Work request
Starting at the line that contains "index pip: (322, 347)" and ending at the line that contains "middle tip: (172, 128)", the lines below are to be given again exactly, with nothing added.

(Per-instance keypoint data)
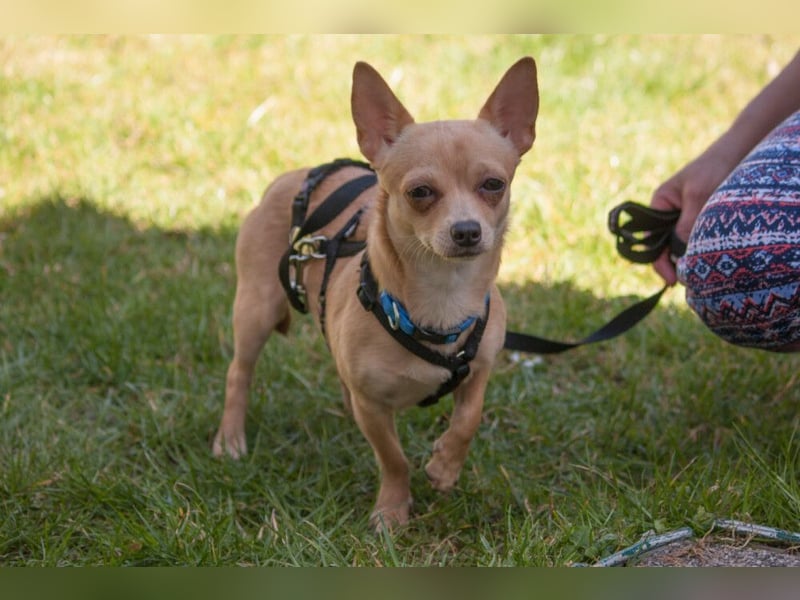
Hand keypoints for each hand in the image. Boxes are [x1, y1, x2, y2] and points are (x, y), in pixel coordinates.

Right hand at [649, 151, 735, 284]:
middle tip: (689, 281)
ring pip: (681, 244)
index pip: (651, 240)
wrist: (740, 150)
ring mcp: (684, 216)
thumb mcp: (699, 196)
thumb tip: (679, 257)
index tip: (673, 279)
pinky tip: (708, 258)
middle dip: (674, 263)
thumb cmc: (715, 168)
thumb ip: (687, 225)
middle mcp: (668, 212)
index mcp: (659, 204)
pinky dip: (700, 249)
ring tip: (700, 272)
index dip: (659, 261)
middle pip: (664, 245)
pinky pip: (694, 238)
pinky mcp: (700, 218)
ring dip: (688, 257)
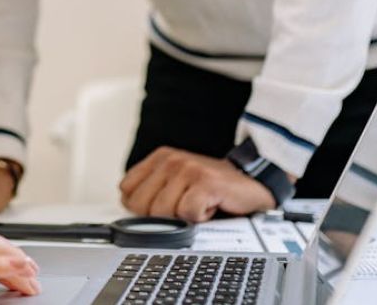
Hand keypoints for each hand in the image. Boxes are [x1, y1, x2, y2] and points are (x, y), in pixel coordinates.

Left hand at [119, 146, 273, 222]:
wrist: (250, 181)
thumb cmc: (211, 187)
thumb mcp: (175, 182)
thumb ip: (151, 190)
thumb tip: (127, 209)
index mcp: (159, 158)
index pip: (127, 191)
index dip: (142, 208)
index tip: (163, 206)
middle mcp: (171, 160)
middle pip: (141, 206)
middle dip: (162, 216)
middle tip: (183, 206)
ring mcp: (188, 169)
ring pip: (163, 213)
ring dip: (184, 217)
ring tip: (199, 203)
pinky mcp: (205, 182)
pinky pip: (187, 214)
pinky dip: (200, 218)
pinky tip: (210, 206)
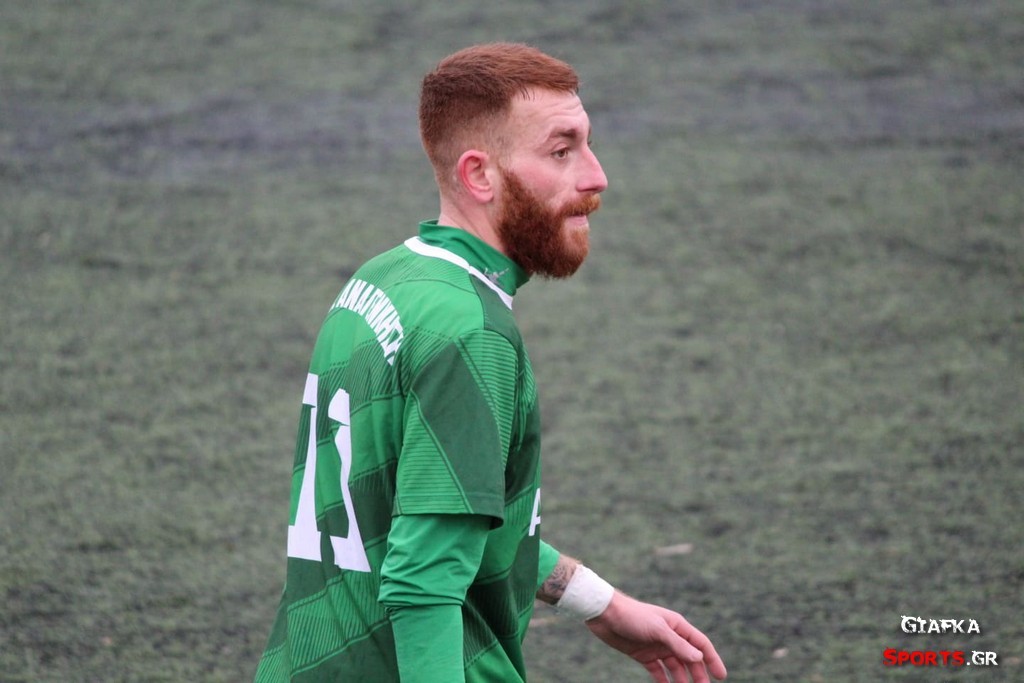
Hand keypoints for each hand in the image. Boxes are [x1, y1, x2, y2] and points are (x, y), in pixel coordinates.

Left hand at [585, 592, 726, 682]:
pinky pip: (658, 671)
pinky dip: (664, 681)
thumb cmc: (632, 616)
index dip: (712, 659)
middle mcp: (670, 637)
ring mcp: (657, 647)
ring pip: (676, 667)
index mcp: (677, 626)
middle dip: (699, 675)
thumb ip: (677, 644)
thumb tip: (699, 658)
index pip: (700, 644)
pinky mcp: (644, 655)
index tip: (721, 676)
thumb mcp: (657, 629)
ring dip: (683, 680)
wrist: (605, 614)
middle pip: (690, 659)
==
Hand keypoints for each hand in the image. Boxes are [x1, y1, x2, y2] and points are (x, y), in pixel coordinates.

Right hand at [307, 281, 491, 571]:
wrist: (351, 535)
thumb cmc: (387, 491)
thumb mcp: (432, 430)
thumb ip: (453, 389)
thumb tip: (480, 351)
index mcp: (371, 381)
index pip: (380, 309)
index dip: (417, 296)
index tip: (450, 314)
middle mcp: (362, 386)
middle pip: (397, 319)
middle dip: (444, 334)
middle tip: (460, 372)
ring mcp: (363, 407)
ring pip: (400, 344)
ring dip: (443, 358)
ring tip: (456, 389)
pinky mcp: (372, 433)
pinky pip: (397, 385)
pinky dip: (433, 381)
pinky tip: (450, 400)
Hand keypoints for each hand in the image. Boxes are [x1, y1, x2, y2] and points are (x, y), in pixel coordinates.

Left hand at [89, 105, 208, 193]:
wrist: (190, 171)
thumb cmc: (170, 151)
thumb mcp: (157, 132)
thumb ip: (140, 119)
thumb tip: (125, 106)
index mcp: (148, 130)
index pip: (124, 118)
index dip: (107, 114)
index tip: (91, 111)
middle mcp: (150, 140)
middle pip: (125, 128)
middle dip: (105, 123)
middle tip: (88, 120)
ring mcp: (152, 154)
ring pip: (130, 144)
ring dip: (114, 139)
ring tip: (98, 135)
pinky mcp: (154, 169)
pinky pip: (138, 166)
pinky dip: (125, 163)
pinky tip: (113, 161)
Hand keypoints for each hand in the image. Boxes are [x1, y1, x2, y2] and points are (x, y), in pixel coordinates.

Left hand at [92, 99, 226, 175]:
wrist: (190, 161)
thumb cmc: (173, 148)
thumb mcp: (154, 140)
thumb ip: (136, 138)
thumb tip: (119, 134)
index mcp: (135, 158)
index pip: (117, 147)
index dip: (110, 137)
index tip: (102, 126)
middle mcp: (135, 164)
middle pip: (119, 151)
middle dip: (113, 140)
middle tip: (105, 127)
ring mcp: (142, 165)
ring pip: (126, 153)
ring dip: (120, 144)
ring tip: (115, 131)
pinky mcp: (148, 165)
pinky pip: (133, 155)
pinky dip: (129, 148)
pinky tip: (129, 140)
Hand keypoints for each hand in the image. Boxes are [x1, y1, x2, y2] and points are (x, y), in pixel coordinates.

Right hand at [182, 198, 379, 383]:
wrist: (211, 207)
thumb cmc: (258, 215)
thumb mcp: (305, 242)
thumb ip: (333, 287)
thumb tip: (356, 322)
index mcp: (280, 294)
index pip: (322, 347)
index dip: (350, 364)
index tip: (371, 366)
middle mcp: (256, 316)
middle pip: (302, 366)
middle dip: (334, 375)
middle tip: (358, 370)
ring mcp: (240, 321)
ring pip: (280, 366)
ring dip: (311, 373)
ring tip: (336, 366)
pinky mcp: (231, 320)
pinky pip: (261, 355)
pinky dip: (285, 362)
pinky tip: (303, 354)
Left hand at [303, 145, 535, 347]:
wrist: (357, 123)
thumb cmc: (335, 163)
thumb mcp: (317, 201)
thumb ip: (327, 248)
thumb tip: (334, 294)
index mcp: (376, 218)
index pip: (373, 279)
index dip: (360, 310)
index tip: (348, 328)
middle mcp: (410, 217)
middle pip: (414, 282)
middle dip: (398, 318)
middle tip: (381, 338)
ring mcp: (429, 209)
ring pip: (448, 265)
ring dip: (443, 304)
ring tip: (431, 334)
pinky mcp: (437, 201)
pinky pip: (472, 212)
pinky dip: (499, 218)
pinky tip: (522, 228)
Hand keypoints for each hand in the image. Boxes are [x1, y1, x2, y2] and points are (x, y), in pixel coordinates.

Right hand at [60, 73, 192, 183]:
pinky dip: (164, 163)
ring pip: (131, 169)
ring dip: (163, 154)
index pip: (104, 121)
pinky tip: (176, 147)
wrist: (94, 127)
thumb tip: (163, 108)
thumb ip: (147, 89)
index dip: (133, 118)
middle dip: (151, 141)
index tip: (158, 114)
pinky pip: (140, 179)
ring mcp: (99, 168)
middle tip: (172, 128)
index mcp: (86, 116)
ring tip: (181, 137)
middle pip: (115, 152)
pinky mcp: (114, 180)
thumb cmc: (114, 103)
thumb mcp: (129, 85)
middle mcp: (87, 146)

Result for this exercise
index pip: (322, 347)
index dip: (350, 364)
index tip: (371, 366)
middle mcp: (256, 316)
middle pip: (302, 366)
middle dip: (334, 375)
middle tip: (358, 370)
ring mcp: (240, 321)
ring pip: (280, 366)
ring dip: (311, 373)
ring tip: (336, 366)
pinky mcp: (231, 320)
pinky pip: (261, 355)
pinky dip: (285, 362)
pinky tip: (303, 354)
Left hand at [303, 145, 535, 347]:
wrist: (357, 123)
thumb cmc: (335, 163)
thumb mcp: (317, 201)
thumb ip: (327, 248)
thumb tip: (334, 294)
index mcp: (376, 218)
index pip: (373, 279)
index dip: (360, 310)
index tip: (348, 328)
middle mcp: (410, 217)
middle pip: (414, 282)
middle dip: (398, 318)
middle tip: (381, 338)
ring mcp: (429, 209)
ring pip: (448, 265)
ring dip: (443, 304)
ring tip: (431, 334)
pinky mcp: (437, 201)
pinky pip: (472, 212)
pinky dip: (499, 218)
pinky tip: (522, 228)
Hand keypoints for each hand in the image. Boxes are [x1, y1, x2, y2] and points are (x, y), in pixel coordinates.

Right hand at [60, 73, 192, 183]:
pinky dip: (164, 163)
ring pip: (131, 169)
ring dip: (163, 154)
index pip: (104, 121)
pinky tip: (176, 147)
wrist: (94, 127)
thumb tip: (163, 108)
thumb ip: (147, 89)
index dip: (133, 118)
middle dip: (151, 141)
index tip: (158, 114)
pinky pip: (140, 179)
ring mcp: (99, 168)
middle tip: (172, 128)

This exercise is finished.